In the weeks and months following his death, I received more empathy than I ever have in my life. And it came from everywhere.
Neighbors I barely knew walked my driveway after a wind storm to check for fallen trees, knowing I needed to get a ride to cataract surgery early the following day.
Other neighbors showed up at Bill's celebration of life at TechSmith to honor Bill and quietly support me.
Friends sent notes, emails, and texts. A few even flew across the country to honor Bill—and to quietly stand beside me.
Others helped me navigate the sudden onslaught of forms, bank visits, and logistics.
Family and friends took me to lunch and dinner. I was offered rides to appointments when I couldn't drive. And when my vision was blurred, and my world felt uncertain, I wasn't alone.
Even colleagues and readers of ValuesCrafting sent messages that reached beyond the professional to something deeply human.
They reminded me that you don't have to hold everything together while grieving.
Family showed up, too, from both sides. They didn't ask what I needed. They just did what needed doing.
They stepped in and stepped up. Their presence wrapped around me like a warm blanket on a chilly winter evening.
At some point, I realized something had shifted in me. The shift came not just in what I was experiencing but in what I was willing to receive from others.
Receiving empathy isn't easy when you're used to being the strong one.
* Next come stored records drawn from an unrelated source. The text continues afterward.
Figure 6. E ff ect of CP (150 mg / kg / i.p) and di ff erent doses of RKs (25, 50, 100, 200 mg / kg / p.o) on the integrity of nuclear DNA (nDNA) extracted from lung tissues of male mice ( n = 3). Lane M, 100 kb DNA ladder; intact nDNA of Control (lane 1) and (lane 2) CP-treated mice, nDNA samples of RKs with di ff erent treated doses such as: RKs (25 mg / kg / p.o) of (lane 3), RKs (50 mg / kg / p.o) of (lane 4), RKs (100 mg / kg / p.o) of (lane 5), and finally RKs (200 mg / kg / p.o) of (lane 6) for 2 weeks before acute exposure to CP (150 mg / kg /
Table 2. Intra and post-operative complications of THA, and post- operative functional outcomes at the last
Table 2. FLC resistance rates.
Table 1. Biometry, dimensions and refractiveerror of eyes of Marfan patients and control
But I've learned something life-changing: letting others care for you is not a weakness. It's a profound expression of shared humanity.
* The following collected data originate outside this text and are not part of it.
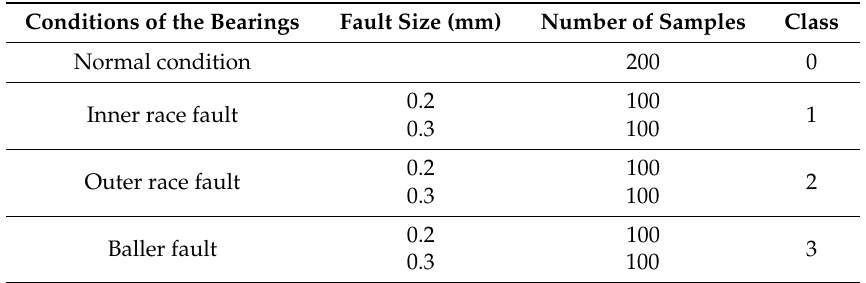
Table 5. Datasets obtained at motor speeds of 2000 rpm, 2500 rpm and 3000 rpm on the CUT-2 platform.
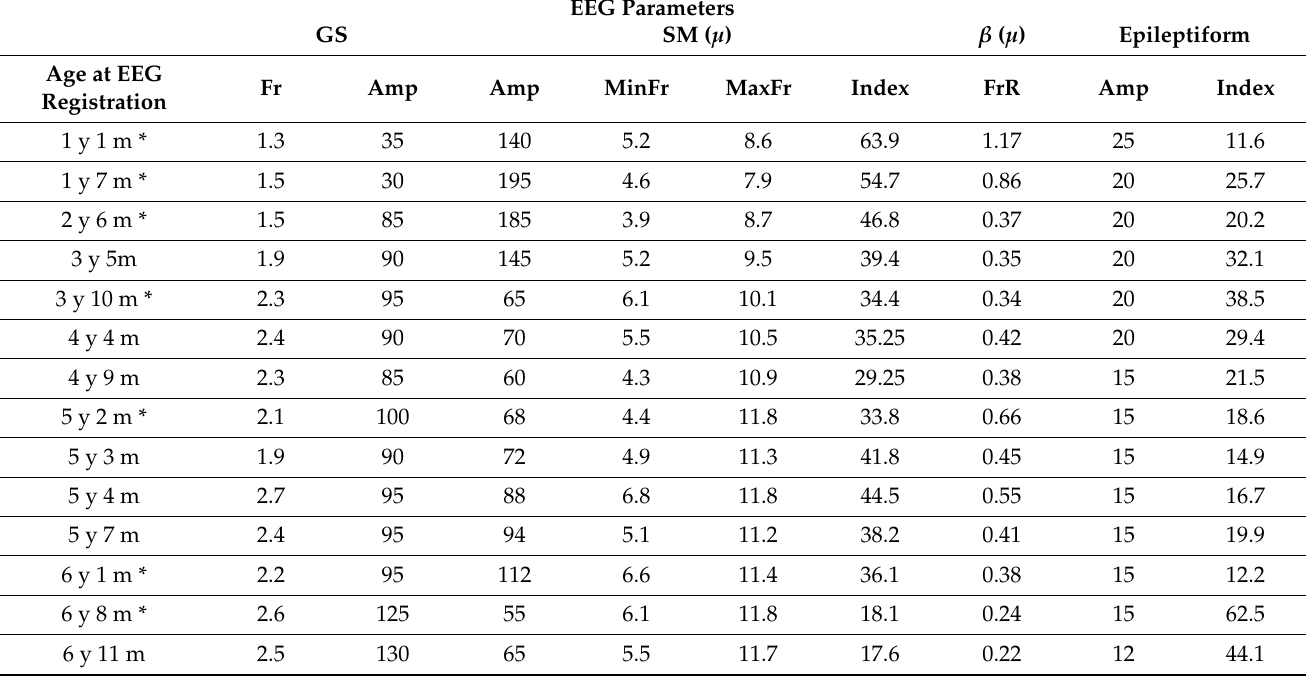
Table 2. EEG data of patient U relevant for 14 EEG recordings for several parameters:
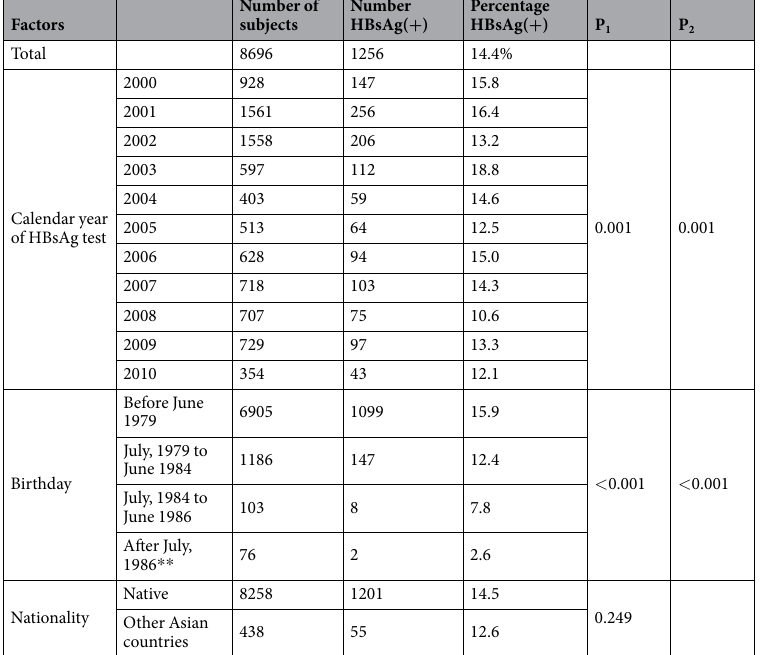
Table 1. Number of parturients and prevalence rate of positive HBsAg from 2000 to 2010. * P 1 . Pearson’s chi- square test;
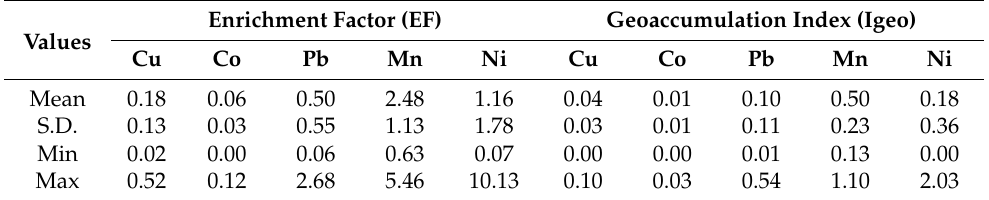
Table 3. The Enrichment factors (EF) and geoaccumulation indexes (Igeo) of surface sediments.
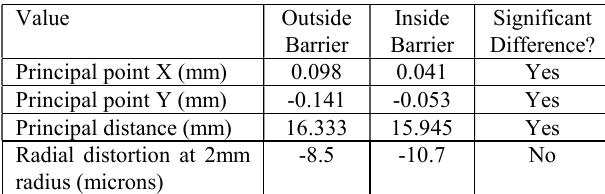
Table 2. Selected camera calibration parameters for camera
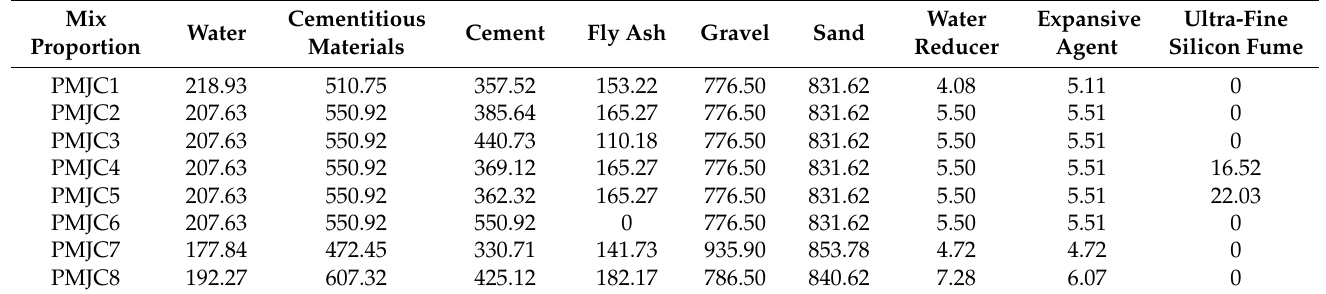
Table 4. The weight of raw materials per cubic meter of PMJC (unit: kg/m 3 ).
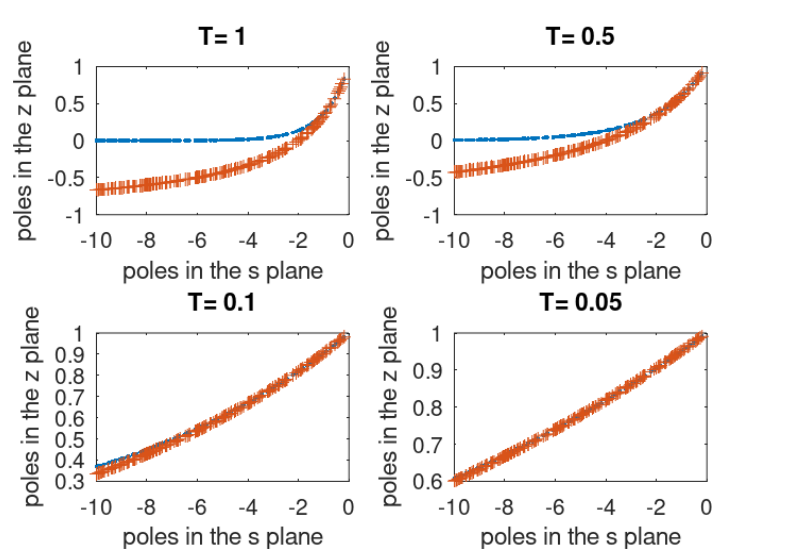
Figure 3. Comparison of pole transformations, for 4 values of T = 1 The horizontal axis represents the values of the pole, p , in the s plane. In the vertical axis, the corresponding values of θ and ζ originate the blue ( · ) and red ( + ) points,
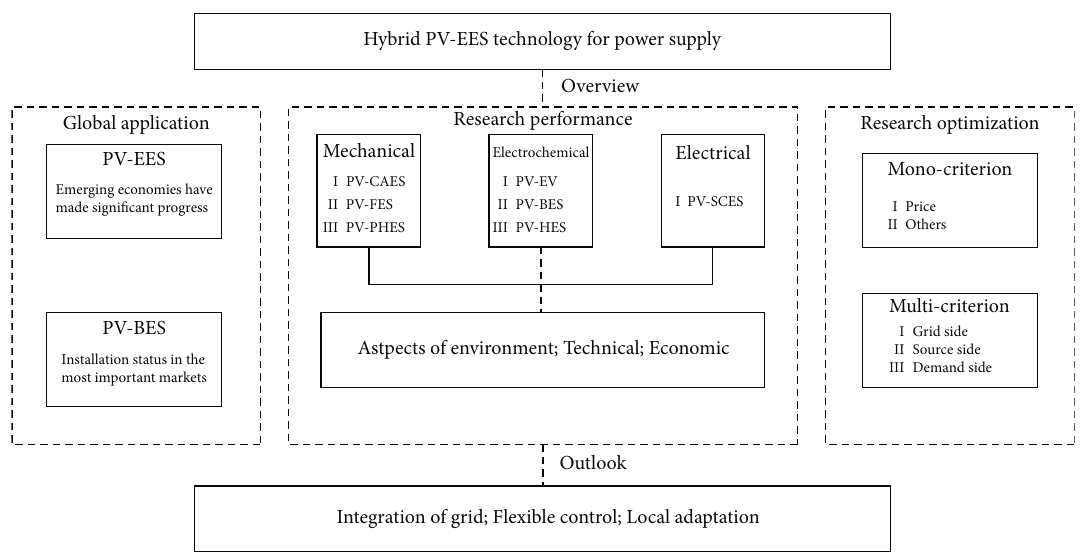
Figure 2: The hybrid of PV-EES technologies ’ main objective for grid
When you let people show up for you, you give them a gift, too.
You create a sacred space where connection flows both ways. You allow them to live their values and to exhibit them in ways that are meaningful to them.
And you remind yourself that you are worthy of the same compassion you have so freely given but also taught and recommended to clients, employees, and friends.
What Receiving Empathy Has Taught Me
I'm taking these truths forward from my experience:
You don't have to earn empathy by being strong.
When we receive empathy, we model it as powerfully as we do when we give it to others.
We deepen our connection with people when we allow others to see us.
Empathy is not a one-way street. It lives in reciprocity.
Strength includes receiving, not just giving empathy.
These insights now influence how I teach, write, and lead. My understanding of empathy has grown deeper roots.
And now I know it can change how we all show up for each other.
Maybe you're the strong one in your world. Perhaps you're not used to asking for help. You may not know how to let empathy in. I see you.
And I'll gently say this: you deserve empathy, too. Let it in. Let it soften you. Let it remind you that you're not alone. Other people care about you.
You are not just a receptacle for others' needs. You deserve to be held by other people, too.
I spent a lifetime helping people understand empathy. Now I know what it feels like to receive it.
And this experience has changed me more than I ever anticipated or could have predicted.
In Your Quiet Moments:
If you're ready to keep exploring empathy in action, you might find these helpful:
When did you last let someone care for you? What did it feel like?
Empathy changes not just the receiver—but the giver, too. And sometimes, they're the same person.
If this piece about experiencing empathy spoke to you, please share it with a colleague or friend who also needs to hear it. We all need reminders that we don't always have to be strong. We are all worthy of empathy.
Empathy isn't just something we give. It's something we hold—for other people and ourselves.
Thank you for being part of this journey with me. Your presence, your empathy, and your attention matter.